第二章
『家に戻る』5話




 まさに、河田家の女帝。だった。
「かしこまりました。」
 田尻が、母親の後について返事し、さりげなくチラッと後ろを振り返った時の視線が、とっさに美咲には恐ろしく感じ、身をすくめた。
 彼女の業務用な笑顔の裏に、冷静に分析し、冷たい判断を下しているような素顔が、かい間見られたからかも知れない。
 母親は、体の向きをクルリと変え
「凉は、この階段を上がるより、エレベーターを使いなさい。裏にあるから、入ってきて頂戴。玄関ホールで、待っているから。」
 と、初めて母が耕太郎に話しかけた言葉がこれだった。
 彼はこくりとうなずき道を進む。チラリを振り返ると、
「明日の予定なのだけれど・・。」
 と、田尻に話しかけている。彼女は凉に見向きもせずに、玄関に向かっていった。
 ゆったりと回り道をする間、美咲は耕太郎に何か話そうとするのだけれど、口が動かない。

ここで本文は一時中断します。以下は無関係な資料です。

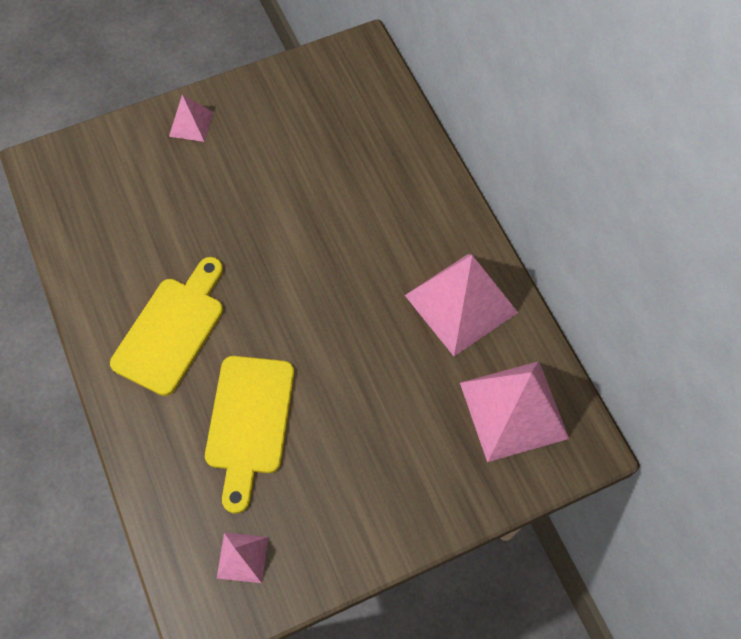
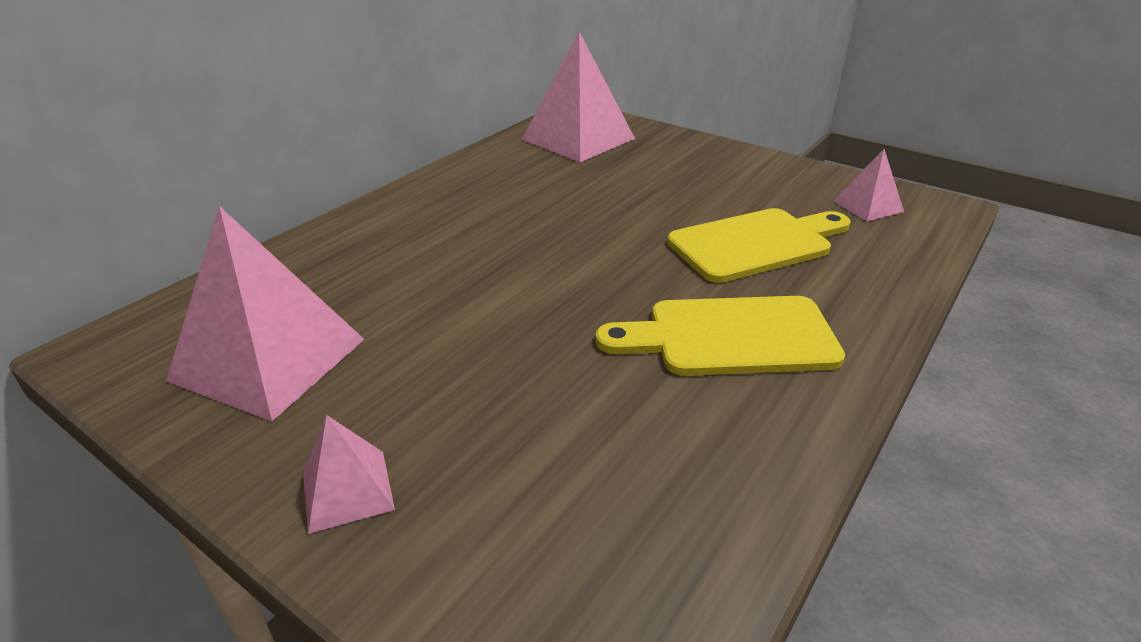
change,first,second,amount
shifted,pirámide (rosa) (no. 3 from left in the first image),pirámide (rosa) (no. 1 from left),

 耕太郎の方も、沈黙を守り、シーンとした中で、屋敷のそばをなぞる小道をゆらゆら揺られて進む。
 ほどなくして、裏側に回った二人に、白大理石の支柱が姿を現した。
 唐草模様に花柄が入り混じる瀟洒な模様入りの扉が埋まっている。
 これがエレベーターだろう。
 耕太郎が扉のそばにあるボタン押すと、ポンと音が鳴った。扉は滑らかに開き、中に入ると正面にも色違いの扉がある。

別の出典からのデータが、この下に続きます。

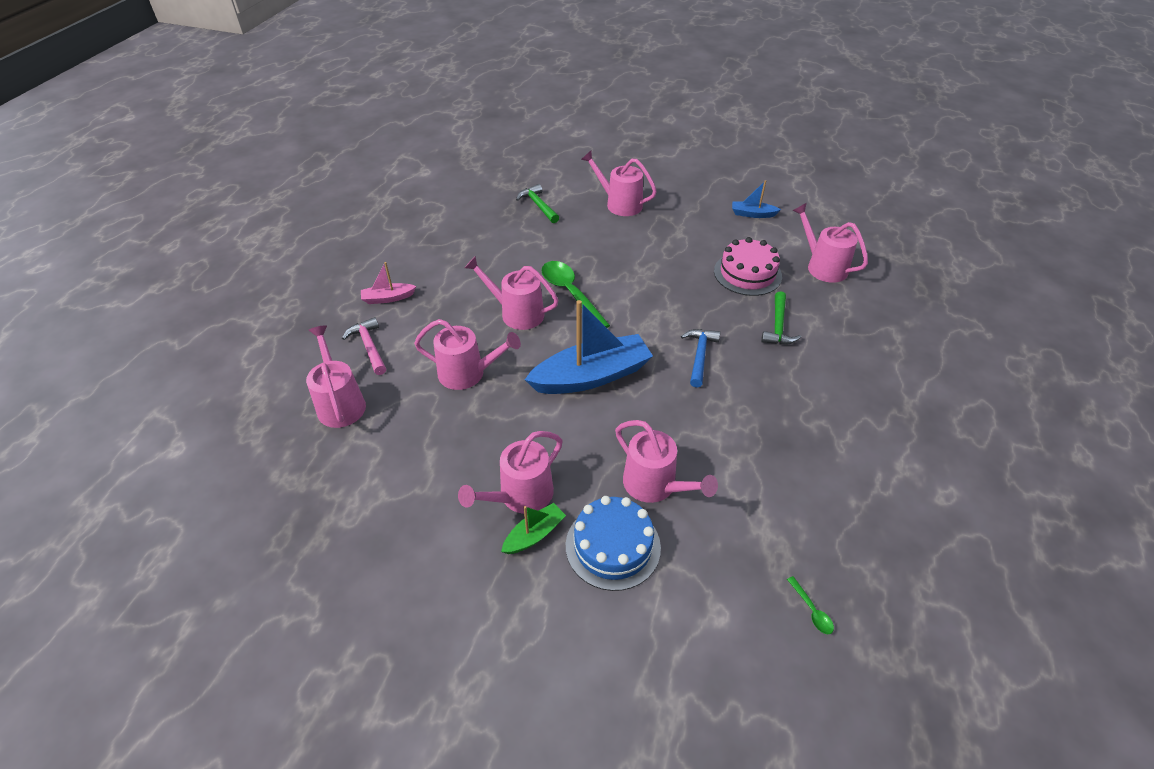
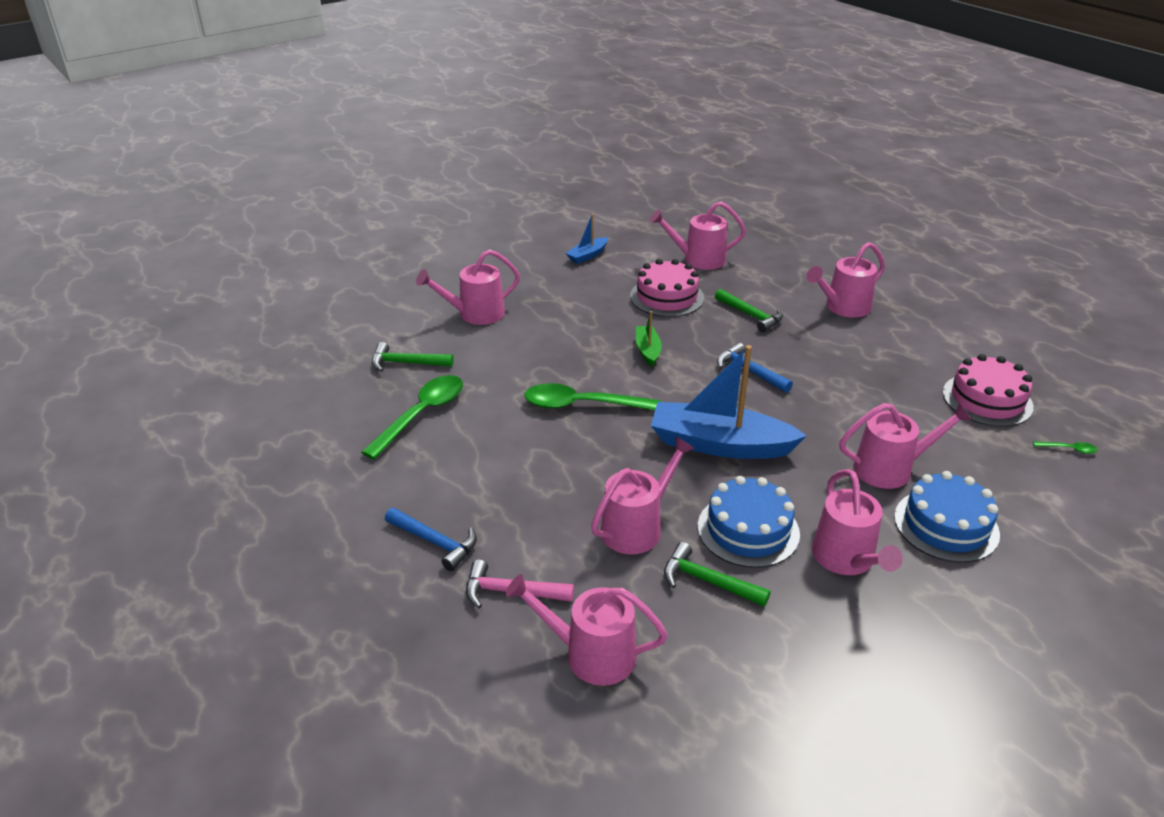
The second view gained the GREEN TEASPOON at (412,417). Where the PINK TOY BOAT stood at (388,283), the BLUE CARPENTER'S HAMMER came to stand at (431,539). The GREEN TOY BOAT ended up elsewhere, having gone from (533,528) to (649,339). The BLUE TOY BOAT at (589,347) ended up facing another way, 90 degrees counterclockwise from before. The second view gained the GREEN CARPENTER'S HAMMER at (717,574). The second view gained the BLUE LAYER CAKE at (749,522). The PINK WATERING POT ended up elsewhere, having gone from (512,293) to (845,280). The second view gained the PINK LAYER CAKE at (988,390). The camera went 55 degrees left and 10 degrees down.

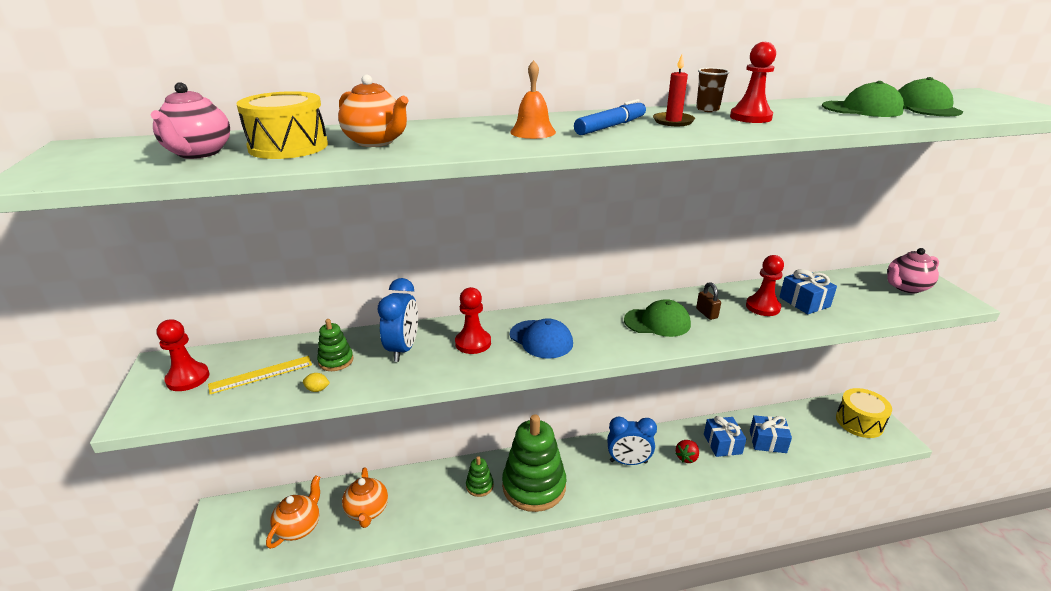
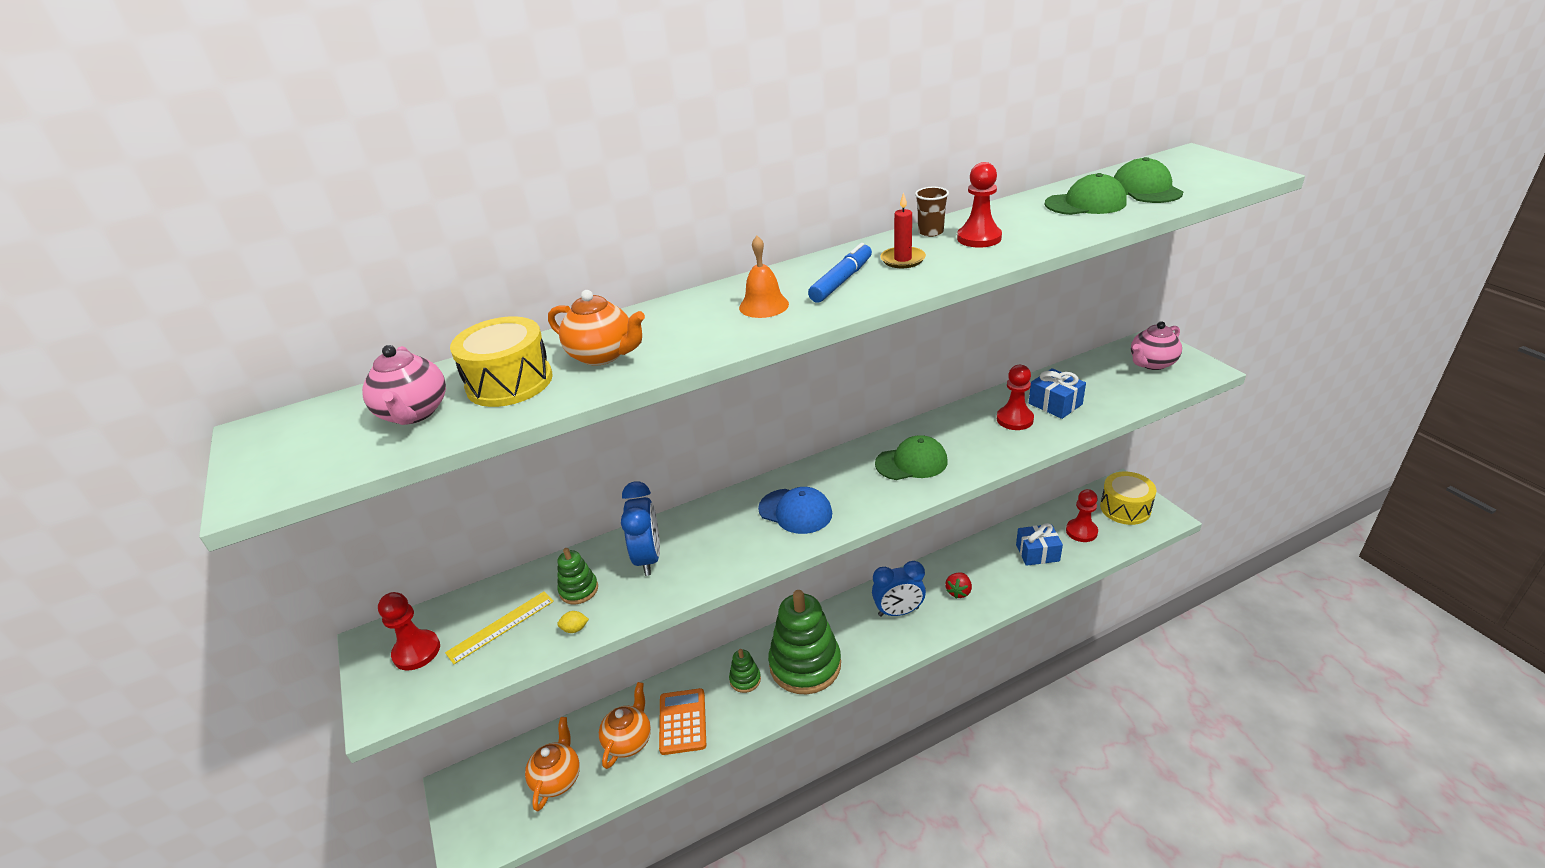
The ORANGE-COLOURED TEA POT at (365,497) ended up facing another way, 135 degrees counterclockwise from before. The second view gained the ORANGE-COLOURED CALCULATOR at (682,721). The RED CHESS PAWN ended up elsewhere, having gone from (473,320) to (1082,515). The second view lost the RUSSET LOCK at (708,301). The second view lost the BLUE GIFT at (725,436). The camera went 10 degrees left and 5 degrees up.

 同じように『開』のボタンを押して中に入ると、そこは玄関ホールだった。
 一面薄いグレイの絨毯が敷かれている。
 天井には、木製の明りが淡い光を発していて、とてもじゃないがホール全体を照らせない。
 そのために四方の壁の漆喰に埋め込まれている金具に蠟燭の形をした照明が点在していた。
 榛達が入って正面に、木目も美しい階段が優美に弧を描いている。
 田尻も、メイドもいなくなっていた。母だけがホールに立っていて、榛の姿を確認したらしい。
「とても使いやすいでしょ。このエレベーター。あのお父様が設置してくださったのよ。あなたのために。」
 と、近づきながら問いかけてくる。
「え?・・そうなんだ・・。」
(わざわざリフォームしてくれたんだ。)
 思わず振り返ってびっくりする美咲に、母はなぜだか、少しだけ寂しそうな笑みを浮かべた。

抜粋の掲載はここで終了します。